Javascript WEB/IPcam Viewer
I tried about 10 different javascript viewers that are downloadable on the net. Some very popular and widely used ones.
They all leaked memory and were unstable after running for a while, especially at high framerates. They were also
pure timer based which caused multiple
requests to happen at high refresh rates that could cause other instabilities. So I created my own that doesn't leak
and won't over access the webcam. It will only create one loader at a time and not create a new loader until the first
one is done and it has pause and speed control. Could be extended to have much more capability but as it sits it is the
most reliable IP webcam viewer I've found.

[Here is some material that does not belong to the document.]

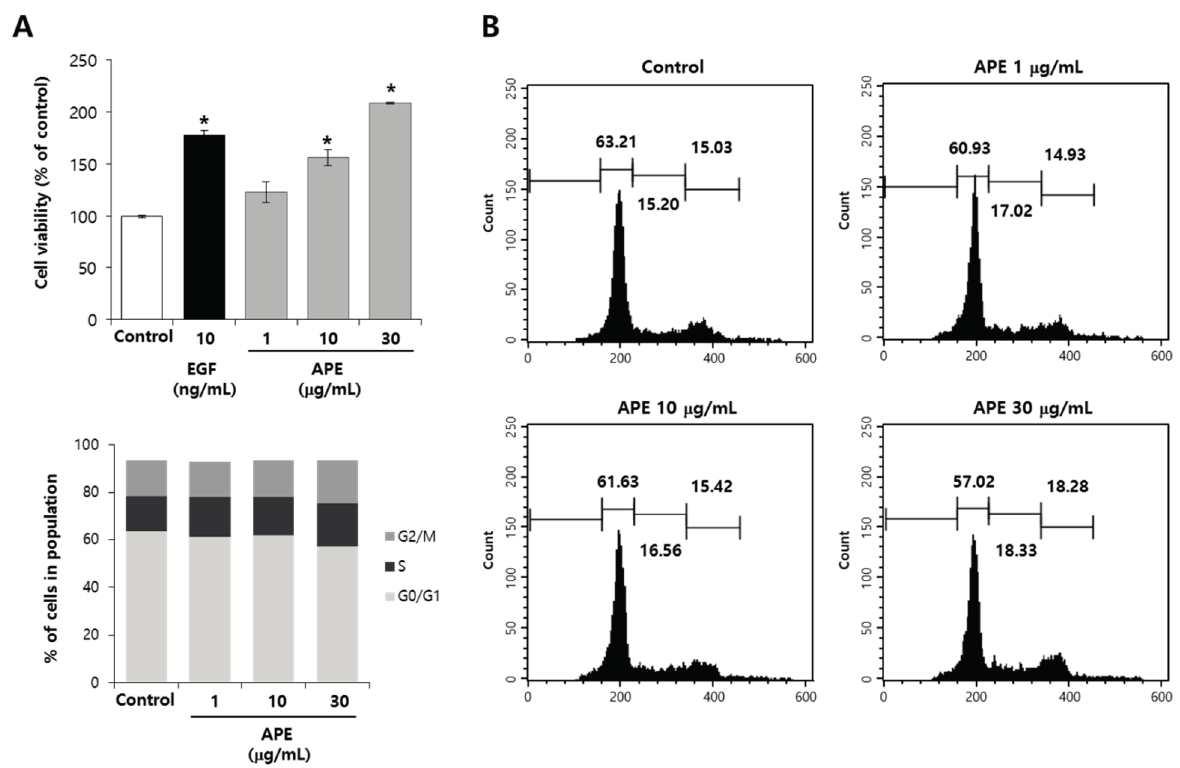
Figure 1. APE induced proliferation of EpSCs. ( A ) The EpSCs were cultured in a serum-free condition, with the APE, for three days; the proliferation was measured by MTT; ( B ) Under the same condition for 24 h, the cell cycle distribution was evaluated by using a flow cytometry analysis with PI staining. Indicated values are suggested as 100% of the control ( n = 3). The data are presented as the mean ± SD, * p <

The first thing I wanted is to not leak memory, if you ever have watched a java refresh of a webcam image for a while
at any kind of frame rate (read 1fps or faster) you may notice your machine slow down to a crawl until you close this
window. Most likely the javascript webcam viewer is leaking memory and if you hit control-alt-delete and look at
the memory usage from your favorite browser you'll find it using a 1/2 a gig of memory or more and you can watch
it ratchet up with every frame refresh.
The first thing I realized is that most of the javascript viewers were doing a "NEW" image and or timer on every
image load, this seemed to eat up a chunk of memory for each image load. I moved the
"var newimg = new Image();" to the beginning of the javascript code and only called it once, reusing the same
newimg object each image load.
This solved my memory leak but I ran into another problem. At higher framerates my webcam viewers would
"overclock" the webcam. This was even more apparent in a low bandwidth enviornment. What this means is
that before the first image was loaded, another image requrest was issued. Of course with my since
image object this created other problems, but with the NEW image object you had image requests stacking
up faster than the ipcam could process them. This was very bad and both the browser and IP cam had problems.
The solution was to use the "onload" method and only start a new image or the framerate timer after
the current image that is being processed has finished. One of the things I learned is that
there is a correct way and an incorrect way to use the "onload" method, and most of the examples on the
net showed the wrong way. The wrong way may work but it won't work right and could still leaving you with
the same problems you had before.
Lets say you had a function loadDoneImage() that you wanted called when the image was finished loaded. The correct
way to do this is the following:
newimg.onload=loadDoneImage;
Not
newimg.onload=loadDoneImage();
If you put the () on the end of the done image function it will be called immediatly, not at the end of the load.
Unfortunatly may of the examples show the () appended to the function name, which doesn't work.